EXERCISE = From the entries below, retype only the lines from the one with "<source format=gbl>" through the one with "X012780Y010876D02*", exactly as written.

DATA SUPPLIED =
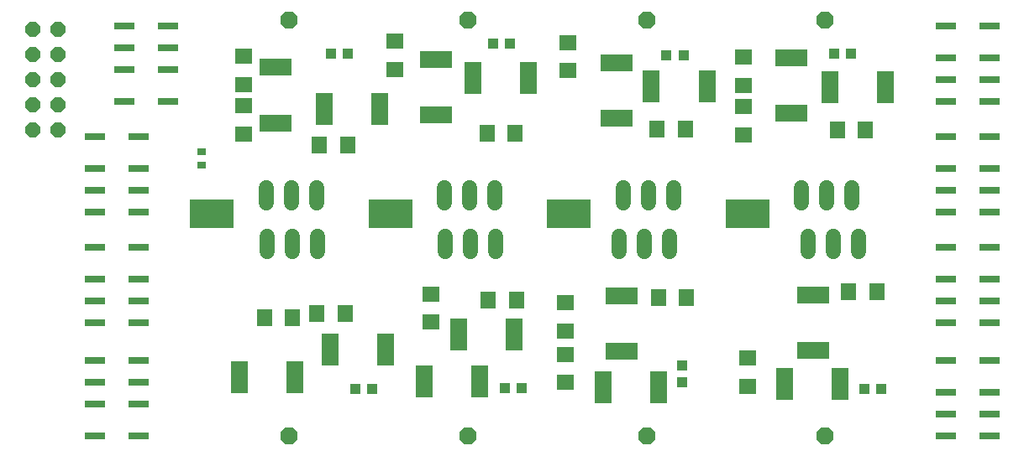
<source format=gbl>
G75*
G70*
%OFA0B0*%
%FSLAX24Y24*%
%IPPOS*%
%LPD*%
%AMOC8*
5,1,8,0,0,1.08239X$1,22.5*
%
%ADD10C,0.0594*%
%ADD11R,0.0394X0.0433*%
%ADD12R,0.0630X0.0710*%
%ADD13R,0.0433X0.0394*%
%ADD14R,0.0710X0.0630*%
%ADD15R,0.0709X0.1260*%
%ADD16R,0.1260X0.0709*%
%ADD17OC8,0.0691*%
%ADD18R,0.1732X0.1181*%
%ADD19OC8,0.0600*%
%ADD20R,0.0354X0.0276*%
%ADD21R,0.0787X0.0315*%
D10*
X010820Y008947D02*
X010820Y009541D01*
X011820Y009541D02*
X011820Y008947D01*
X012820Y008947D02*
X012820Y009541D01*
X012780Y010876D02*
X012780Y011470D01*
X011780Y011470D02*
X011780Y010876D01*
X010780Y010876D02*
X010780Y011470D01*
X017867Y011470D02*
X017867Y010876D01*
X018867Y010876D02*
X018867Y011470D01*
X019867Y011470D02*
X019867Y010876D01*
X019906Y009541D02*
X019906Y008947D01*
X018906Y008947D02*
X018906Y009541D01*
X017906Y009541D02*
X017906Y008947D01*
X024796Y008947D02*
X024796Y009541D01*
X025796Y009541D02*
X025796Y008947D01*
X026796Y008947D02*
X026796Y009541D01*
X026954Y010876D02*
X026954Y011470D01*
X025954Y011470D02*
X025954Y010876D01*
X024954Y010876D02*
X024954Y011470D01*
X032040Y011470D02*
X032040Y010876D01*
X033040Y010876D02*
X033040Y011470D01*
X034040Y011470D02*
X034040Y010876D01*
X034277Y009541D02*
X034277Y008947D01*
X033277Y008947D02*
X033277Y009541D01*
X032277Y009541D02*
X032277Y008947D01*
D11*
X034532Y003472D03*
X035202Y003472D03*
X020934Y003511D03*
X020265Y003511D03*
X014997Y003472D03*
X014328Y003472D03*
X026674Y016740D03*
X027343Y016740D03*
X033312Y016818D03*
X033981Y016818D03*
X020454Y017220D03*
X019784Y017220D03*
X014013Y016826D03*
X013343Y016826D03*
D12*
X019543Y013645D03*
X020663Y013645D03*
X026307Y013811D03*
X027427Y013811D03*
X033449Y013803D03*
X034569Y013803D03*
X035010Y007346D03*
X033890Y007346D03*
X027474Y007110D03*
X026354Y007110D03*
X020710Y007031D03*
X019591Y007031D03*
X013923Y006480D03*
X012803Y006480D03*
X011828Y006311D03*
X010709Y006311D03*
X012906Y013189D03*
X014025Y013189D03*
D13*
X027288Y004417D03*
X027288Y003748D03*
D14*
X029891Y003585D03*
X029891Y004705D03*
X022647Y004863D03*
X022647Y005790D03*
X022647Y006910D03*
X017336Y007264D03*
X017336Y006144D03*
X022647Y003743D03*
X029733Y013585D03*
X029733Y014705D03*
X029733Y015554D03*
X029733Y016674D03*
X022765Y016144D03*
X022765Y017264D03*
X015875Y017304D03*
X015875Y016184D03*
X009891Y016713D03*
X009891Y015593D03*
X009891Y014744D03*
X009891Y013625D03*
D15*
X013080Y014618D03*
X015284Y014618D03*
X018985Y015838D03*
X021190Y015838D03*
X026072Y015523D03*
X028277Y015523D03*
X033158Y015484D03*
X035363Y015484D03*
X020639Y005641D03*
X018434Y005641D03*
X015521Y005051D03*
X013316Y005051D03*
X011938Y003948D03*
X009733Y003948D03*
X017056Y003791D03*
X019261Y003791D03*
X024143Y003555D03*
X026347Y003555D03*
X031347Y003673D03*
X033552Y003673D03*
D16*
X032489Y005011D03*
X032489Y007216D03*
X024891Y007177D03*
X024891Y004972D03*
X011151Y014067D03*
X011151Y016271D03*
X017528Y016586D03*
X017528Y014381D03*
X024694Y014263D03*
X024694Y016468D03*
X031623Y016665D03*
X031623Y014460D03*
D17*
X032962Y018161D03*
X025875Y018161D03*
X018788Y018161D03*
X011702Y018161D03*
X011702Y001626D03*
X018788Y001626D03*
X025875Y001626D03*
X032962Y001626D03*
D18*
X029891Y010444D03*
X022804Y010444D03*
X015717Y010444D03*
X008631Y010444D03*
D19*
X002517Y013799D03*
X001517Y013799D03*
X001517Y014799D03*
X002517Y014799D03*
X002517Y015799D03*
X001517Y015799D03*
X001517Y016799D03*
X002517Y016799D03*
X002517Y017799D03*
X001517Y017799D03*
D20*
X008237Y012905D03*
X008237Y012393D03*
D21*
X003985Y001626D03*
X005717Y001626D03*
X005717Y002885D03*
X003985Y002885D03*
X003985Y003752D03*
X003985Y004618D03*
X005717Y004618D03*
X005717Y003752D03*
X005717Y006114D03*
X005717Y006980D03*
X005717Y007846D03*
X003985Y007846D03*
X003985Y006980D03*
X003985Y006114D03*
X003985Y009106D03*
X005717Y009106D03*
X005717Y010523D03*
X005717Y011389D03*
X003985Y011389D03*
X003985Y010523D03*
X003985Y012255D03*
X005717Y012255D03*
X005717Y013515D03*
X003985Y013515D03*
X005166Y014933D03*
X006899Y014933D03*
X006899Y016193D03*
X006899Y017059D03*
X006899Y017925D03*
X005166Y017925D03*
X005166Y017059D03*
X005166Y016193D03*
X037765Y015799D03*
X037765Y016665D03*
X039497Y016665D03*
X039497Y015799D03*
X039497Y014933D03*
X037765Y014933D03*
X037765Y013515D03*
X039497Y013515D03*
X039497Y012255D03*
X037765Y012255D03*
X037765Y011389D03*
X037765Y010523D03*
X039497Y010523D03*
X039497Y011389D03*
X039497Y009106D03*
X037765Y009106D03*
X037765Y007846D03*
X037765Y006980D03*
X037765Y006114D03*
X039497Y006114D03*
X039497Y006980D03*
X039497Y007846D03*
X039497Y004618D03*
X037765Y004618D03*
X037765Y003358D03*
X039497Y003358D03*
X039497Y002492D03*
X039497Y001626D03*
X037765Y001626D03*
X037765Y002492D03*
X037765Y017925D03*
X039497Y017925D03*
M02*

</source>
==
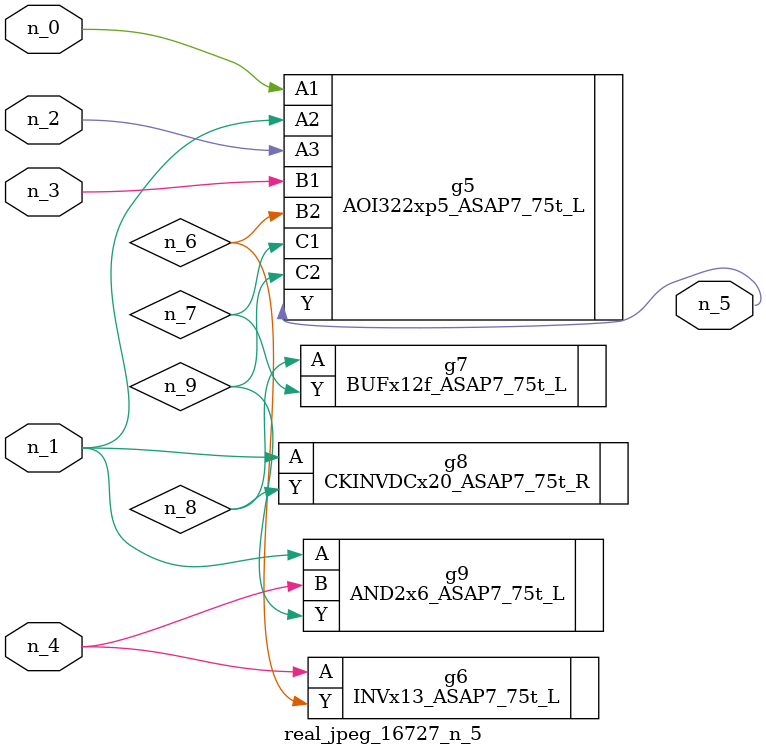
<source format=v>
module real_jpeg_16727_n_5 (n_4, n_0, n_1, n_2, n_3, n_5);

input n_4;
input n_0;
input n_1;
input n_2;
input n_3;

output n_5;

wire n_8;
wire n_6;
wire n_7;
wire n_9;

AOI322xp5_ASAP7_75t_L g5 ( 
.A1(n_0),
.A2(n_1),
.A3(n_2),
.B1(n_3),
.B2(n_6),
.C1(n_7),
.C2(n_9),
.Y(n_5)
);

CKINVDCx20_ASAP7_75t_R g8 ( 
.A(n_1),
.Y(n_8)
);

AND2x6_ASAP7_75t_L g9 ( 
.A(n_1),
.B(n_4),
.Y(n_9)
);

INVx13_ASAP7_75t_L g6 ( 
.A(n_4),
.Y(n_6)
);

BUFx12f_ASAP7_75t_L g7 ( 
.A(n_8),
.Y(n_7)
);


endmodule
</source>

REPLY =
<source format=gbl>
G75*
G70*
%OFA0B0*%
%FSLAX24Y24*%
%IPPOS*%
%LPD*%
%AMOC8*
5,1,8,0,0,1.08239X$1,22.5*
%
%ADD10C,0.0594*%
%ADD11R,0.0394X0.0433*%
%ADD12R,0.0630X0.0710*%
%ADD13R,0.0433X0.0394*%
%ADD14R,0.0710X0.0630*%
%ADD15R,0.0709X0.1260*%
%ADD16R,0.1260X0.0709*%
%ADD17OC8,0.0691*%
%ADD18R,0.1732X0.1181*%
%ADD19OC8,0.0600*%
%ADD20R,0.0354X0.0276*%
%ADD21R,0.0787X0.0315*%
D10*
X010820Y008947D02*
X010820Y009541D01*
X011820Y009541D02*
X011820Y008947D01*
X012820Y008947D02*
X012820Y009541D01*
X012780Y010876D02*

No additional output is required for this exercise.